Por cierto, el dinero es indispensable para comunicarse con el electorado y, por tanto, se requieren niveles mínimos de gasto para asegurar igualdad política y para estos propósitos se han desarrollado instrumentos como la franja televisiva y los subsidios a partidos y candidatos. Pero la escasa valoración que tiene la ciudadanía de la actividad política siempre lleva a pensar que se gasta mucho en las campañas. Es obvio que al concentrarse en unos pocos meses parece muy elevado, pero ni las estimaciones más elevadas de lo que gastan los candidatos en una campaña, una vez que éstas son anualizadas, igualan al gasto que en publicidad efectúa cada uno de los principales avisadores del país. Por tanto, cuesta creer que los gastos en las campañas políticas sean tan exorbitantes o escandalosos como a menudo se nos quiere hacer creer. Los monopolios avisan muy poco. Se me ocurre que un bajo gasto electoral es sólo un signo de una muy baja competencia política y ello no parece sano para la vida democrática de un país.
Un 30 por ciento de los aportes declarados por partidos políticos y candidatos en la pasada elección municipal, alrededor de 9 millones de dólares, se canalizó a través de la vía reservada contemplada en la ley chilena. En una sociedad que parece demandar cada vez más transparencia las donaciones reservadas parecen un anacronismo. Sin embargo, está algo sobredimensionada. Se la persigue como un fin, olvidándose que es sólo un instrumento y no necesariamente el mejor para resolver los potenciales problemas del financiamiento político. Aspiramos a instituciones que minimicen la posibilidad de corrupción y extorsión y, en lo posible, que no alimenten injustificadamente la desconfianza en la comunidad.
No cabe duda que la transparencia ayuda a combatir la corrupción, pero no la extorsión. Piénsese sólo en un alto funcionario público o privado que dona a un candidato que no es de la preferencia de los «controladores» del organismo público o privado. Las presiones no se harán esperar. La transparencia no cumple aquí su papel. Por otra parte, si una persona dona desinteresadamente a una campaña por simpatías políticas o porque estima que un alcalde o parlamentario ha realizado una buena labor, cuánto nos demoraremos en preguntarnos por qué lo hace o si no hay algo oculto en esta donación. La desconfianza que acompaña estas preguntas se reduce con las donaciones reservadas.
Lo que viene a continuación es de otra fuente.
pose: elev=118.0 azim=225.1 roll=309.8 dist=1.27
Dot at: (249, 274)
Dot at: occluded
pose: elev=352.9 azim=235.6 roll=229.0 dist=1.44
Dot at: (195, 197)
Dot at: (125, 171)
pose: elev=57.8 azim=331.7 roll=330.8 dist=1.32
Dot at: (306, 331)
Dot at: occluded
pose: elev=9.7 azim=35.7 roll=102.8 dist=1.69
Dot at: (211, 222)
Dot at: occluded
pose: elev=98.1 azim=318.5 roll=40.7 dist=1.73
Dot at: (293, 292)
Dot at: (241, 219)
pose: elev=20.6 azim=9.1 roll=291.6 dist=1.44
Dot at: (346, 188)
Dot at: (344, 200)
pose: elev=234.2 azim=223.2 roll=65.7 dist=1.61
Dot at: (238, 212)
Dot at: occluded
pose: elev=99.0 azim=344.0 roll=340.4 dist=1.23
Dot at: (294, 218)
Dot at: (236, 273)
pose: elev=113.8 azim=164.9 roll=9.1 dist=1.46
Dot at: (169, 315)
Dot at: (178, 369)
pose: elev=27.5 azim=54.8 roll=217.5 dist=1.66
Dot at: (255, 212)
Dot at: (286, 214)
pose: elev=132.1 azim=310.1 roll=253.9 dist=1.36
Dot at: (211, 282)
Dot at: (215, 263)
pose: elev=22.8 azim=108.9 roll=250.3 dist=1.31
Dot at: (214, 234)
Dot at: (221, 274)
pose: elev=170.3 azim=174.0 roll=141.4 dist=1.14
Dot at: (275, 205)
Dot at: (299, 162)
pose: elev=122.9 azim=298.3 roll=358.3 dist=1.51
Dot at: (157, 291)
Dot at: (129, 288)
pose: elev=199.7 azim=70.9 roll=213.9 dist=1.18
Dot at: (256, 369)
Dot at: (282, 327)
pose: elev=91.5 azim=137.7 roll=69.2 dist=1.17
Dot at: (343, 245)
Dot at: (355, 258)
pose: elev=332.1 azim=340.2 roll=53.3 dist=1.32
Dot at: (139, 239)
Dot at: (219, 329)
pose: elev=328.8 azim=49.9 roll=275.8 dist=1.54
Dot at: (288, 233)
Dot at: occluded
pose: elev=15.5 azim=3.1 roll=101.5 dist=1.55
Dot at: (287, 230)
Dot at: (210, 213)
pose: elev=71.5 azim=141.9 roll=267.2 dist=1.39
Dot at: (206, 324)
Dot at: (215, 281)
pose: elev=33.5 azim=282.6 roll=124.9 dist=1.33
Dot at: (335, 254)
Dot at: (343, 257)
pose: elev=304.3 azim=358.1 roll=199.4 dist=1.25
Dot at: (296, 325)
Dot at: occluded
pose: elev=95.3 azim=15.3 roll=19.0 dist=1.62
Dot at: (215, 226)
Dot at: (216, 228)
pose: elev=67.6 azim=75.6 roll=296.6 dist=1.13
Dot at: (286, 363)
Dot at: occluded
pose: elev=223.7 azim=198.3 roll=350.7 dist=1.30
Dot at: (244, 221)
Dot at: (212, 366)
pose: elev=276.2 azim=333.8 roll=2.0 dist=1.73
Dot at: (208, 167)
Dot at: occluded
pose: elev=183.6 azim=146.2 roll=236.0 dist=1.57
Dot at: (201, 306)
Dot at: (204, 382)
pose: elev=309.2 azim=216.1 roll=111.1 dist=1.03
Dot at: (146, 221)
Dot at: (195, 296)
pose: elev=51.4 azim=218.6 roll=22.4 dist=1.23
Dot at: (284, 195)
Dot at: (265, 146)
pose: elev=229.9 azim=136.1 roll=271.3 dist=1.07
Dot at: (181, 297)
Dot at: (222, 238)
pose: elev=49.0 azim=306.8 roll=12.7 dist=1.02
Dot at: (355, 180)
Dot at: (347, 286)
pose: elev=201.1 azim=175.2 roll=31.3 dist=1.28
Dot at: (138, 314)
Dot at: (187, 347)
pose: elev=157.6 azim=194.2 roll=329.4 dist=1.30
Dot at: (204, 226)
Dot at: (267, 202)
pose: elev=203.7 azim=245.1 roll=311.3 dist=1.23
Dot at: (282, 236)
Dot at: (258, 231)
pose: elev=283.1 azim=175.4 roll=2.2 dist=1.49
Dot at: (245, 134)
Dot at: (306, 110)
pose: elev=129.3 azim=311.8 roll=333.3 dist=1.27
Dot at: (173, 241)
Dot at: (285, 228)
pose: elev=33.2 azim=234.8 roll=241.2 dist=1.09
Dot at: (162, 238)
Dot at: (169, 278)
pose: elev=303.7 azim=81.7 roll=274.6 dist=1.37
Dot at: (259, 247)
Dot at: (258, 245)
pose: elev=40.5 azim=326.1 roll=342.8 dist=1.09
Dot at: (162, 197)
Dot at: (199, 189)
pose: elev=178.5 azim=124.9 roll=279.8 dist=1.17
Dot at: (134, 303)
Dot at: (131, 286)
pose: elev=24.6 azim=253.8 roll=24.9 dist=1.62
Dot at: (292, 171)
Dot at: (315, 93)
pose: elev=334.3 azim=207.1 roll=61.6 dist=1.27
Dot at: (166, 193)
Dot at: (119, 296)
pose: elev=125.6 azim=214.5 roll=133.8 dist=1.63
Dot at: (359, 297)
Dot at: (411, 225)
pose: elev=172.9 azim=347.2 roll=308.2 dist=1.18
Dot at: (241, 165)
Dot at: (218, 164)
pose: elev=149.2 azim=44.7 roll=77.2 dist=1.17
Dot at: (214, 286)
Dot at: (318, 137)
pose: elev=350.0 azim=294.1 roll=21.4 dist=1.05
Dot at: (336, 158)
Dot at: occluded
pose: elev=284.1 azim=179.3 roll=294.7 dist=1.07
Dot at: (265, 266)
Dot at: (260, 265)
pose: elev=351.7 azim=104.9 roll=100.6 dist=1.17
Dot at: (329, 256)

Pero, ¿tienen éstas capacidad de frenar la corrupción? En nuestra legislación se garantiza que los candidatos o partidos no puedan saber a ciencia cierta quién aportó a su campaña. Si el político sólo acepta aportes reservados, podrá escudarse en el desconocimiento respecto de quién lo donó para defenderse de la presión de los donantes. Por supuesto, podría aceptar aportes ilegales pero la transparencia tampoco evita este hecho. Para ello deben fiscalizarse los gastos electorales y cuadrarlos con los ingresos declarados por partidos y candidatos. La posibilidad de fiscalizar los gastos de campaña y establecer esta ecuación actualmente no existe. Es aquí donde se requieren cambios en la legislación sobre financiamiento político. La transparencia es un arreglo institucional inferior al mecanismo de donaciones reservadas.